--- Tasks and exercises ---
1/ Say whether each statement agrees with the g-estimation passage. Answer yes or no for each, and quote the deciding words of the passage exactly: (a) the method was developed by Robins and by Robins and Rotnitzky; (b) the treatments at time 0 and time 1 must be binary; (c) L1 is a covariate at time 1.
2/ According to the g-estimation passage, what is another name for the method?

--- Reading passage ---
The problem
g-estimation is a method to estimate the causal effect of a time varying treatment or covariates. The method is developed by Robins (1986) and Robins and Rotnitzky (1992). The method is also known as the g-methods.
We can imagine such a scenario. Suppose \(A0\) and \(A1\) are time 0 and time 1 treatment, can be binary or continuous. \(L1\) is a time 1 covariate. It can be some intermediate outcome. Say HbA1c. HbA1c can be a result of treatment \(A0\). Then it can be a cause for the next period treatment \(A1\). \(Y\) is the outcome. \(U\) is the unmeasured confounder. The causal diagram is shown below. How do we estimate the effect of treatment?

--- Data for analysis ---

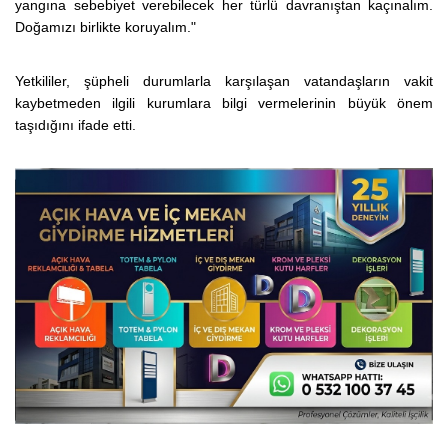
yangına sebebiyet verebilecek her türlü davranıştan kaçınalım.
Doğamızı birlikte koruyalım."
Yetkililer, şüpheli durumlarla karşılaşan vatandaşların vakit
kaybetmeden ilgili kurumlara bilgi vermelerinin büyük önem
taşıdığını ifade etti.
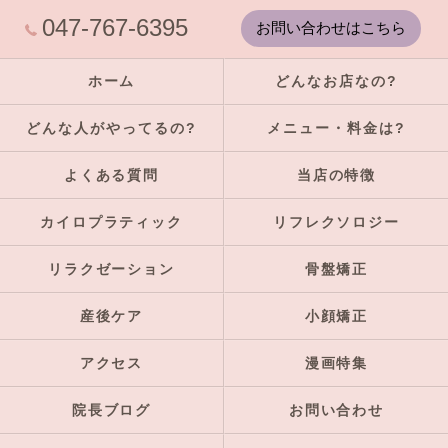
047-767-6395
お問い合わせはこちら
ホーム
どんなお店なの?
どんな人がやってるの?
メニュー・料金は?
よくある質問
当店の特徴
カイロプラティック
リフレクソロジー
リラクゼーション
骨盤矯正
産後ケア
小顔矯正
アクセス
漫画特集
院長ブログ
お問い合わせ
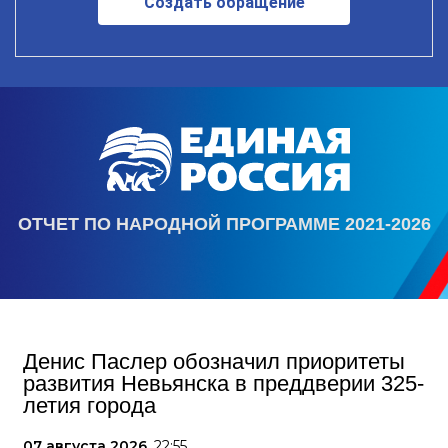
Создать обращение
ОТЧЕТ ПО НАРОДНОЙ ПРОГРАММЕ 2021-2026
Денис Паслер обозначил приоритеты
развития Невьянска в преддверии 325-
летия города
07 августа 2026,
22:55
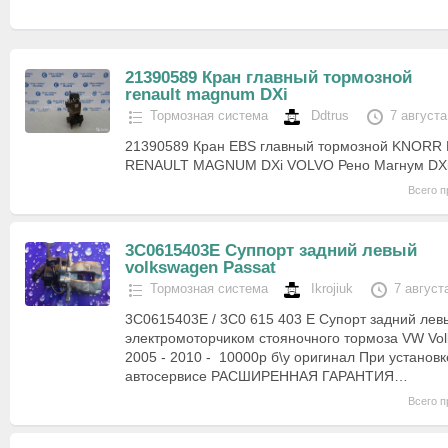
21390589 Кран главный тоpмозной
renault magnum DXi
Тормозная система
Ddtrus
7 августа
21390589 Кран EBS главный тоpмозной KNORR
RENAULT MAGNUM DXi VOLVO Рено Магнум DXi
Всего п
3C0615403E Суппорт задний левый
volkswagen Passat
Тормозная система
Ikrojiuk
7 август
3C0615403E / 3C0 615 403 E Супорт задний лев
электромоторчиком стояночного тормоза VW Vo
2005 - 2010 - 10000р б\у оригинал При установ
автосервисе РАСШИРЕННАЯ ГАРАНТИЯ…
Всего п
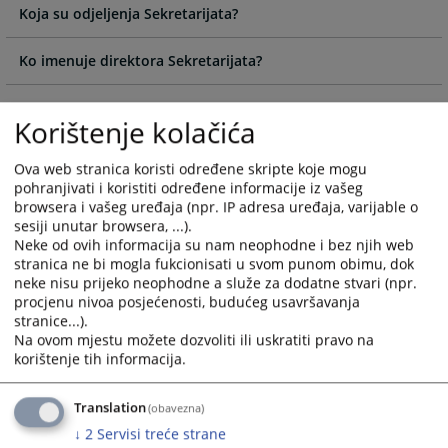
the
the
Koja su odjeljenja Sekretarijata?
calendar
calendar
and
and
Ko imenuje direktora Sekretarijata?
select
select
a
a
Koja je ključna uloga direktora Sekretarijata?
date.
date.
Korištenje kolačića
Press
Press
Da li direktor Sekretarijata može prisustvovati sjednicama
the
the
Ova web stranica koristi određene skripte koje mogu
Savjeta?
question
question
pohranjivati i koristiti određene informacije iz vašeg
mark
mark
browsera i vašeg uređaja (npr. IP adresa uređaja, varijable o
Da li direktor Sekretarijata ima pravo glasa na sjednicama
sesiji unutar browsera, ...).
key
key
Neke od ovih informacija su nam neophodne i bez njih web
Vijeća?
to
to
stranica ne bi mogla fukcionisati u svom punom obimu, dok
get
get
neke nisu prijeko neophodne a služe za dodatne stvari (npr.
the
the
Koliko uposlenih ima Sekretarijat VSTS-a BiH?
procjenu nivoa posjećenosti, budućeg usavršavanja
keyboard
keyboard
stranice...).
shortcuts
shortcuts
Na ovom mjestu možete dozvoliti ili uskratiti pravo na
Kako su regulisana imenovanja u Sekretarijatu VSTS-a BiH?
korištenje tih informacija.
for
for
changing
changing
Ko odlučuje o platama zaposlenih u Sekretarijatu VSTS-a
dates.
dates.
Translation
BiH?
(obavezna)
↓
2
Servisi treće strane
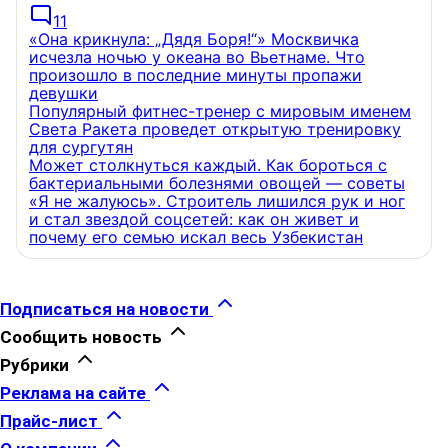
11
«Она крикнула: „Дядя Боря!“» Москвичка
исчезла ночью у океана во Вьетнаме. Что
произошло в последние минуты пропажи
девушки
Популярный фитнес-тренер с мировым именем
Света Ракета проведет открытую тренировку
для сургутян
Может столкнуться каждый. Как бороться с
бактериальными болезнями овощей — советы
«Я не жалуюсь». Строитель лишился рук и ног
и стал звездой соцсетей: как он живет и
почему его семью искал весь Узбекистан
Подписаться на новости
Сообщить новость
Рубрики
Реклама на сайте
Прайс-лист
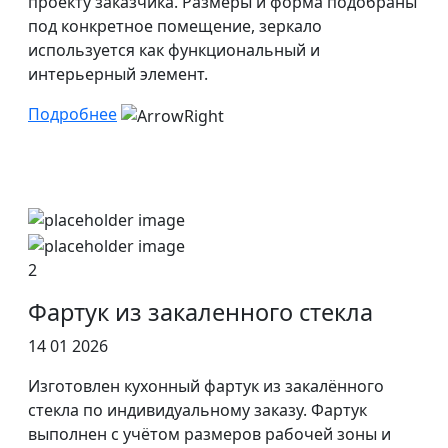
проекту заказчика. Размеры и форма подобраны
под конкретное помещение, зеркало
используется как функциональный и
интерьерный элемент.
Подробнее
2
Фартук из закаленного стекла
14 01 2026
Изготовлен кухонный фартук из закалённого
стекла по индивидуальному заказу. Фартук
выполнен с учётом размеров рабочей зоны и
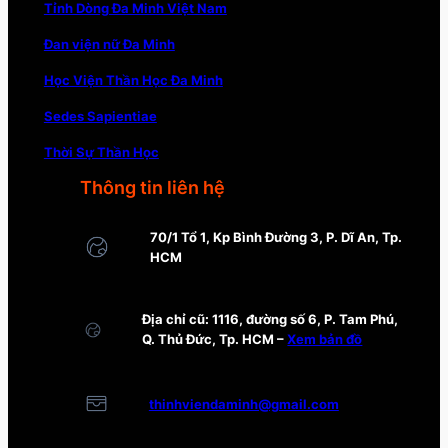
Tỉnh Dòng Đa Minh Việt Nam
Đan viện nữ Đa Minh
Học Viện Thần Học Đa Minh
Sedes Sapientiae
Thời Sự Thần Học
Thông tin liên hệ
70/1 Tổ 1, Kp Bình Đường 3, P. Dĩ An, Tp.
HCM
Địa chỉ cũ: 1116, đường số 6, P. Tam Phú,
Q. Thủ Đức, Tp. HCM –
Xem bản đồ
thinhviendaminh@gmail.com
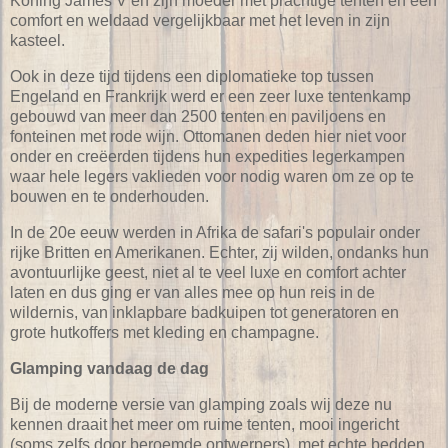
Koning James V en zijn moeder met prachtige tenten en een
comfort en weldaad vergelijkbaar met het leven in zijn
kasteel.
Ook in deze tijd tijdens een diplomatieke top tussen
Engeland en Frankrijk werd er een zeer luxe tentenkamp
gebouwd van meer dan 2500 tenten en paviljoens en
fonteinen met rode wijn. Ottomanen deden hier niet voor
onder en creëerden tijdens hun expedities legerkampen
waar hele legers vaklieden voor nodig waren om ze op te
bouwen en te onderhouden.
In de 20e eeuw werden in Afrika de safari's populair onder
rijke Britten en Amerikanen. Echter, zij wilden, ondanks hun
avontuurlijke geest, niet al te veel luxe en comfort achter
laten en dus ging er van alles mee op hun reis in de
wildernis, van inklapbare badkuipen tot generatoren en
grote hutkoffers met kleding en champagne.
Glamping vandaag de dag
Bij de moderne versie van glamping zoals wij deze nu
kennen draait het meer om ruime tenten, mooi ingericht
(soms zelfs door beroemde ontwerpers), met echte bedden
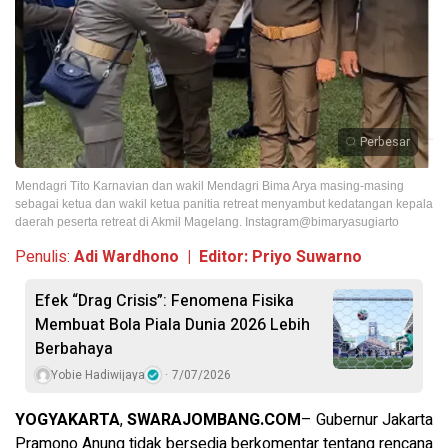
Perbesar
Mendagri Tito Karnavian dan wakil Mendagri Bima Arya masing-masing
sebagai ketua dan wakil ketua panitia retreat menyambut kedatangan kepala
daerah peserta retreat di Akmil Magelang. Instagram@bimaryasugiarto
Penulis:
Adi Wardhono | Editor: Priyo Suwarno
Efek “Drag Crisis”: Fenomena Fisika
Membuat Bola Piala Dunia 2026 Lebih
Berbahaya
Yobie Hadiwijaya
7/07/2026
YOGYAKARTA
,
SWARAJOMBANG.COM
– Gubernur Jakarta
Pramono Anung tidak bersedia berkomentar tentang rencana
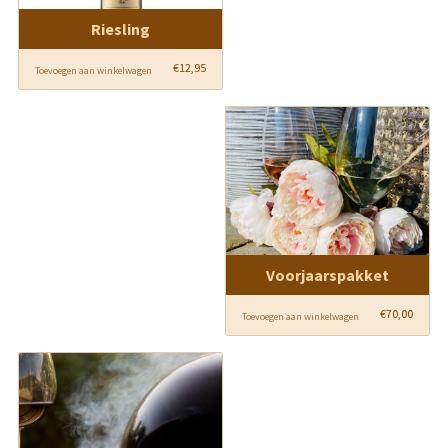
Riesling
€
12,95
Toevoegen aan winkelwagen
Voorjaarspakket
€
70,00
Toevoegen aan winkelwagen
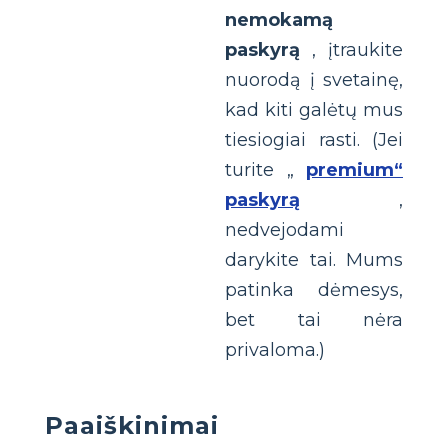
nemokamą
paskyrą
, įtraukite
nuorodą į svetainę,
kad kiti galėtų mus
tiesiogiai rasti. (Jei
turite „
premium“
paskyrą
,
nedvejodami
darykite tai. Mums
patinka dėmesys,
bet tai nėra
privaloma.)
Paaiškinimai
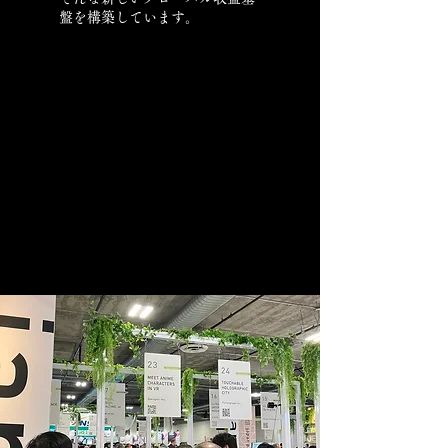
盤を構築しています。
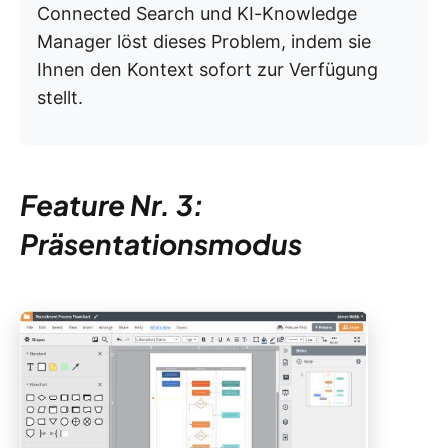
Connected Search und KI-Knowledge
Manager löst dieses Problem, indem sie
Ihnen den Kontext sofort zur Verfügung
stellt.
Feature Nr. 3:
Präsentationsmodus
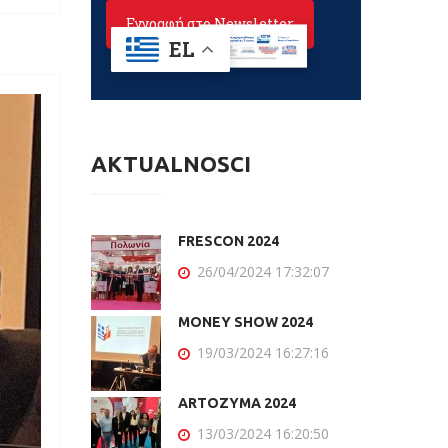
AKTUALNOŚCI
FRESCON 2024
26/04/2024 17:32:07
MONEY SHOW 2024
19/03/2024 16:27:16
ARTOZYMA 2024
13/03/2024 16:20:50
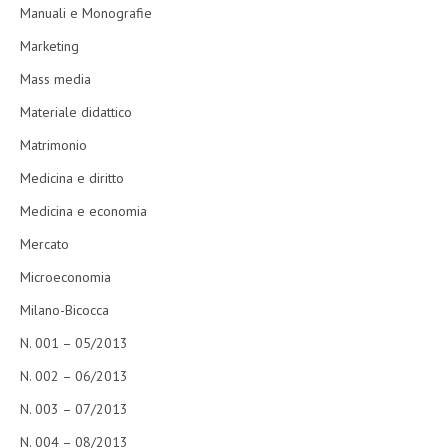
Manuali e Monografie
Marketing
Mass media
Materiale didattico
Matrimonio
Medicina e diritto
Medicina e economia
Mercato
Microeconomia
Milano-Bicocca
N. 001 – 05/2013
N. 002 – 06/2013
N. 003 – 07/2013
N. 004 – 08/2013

--- Results for each task ---
1/
(a) Yes: "The method is developed by Robins (1986) and Robins and Rotnitzky (1992)."
(b) No: "can be binary or continuous."
(c) Yes: "is a time 1 covariate."

2/ It is also known as the g-methods.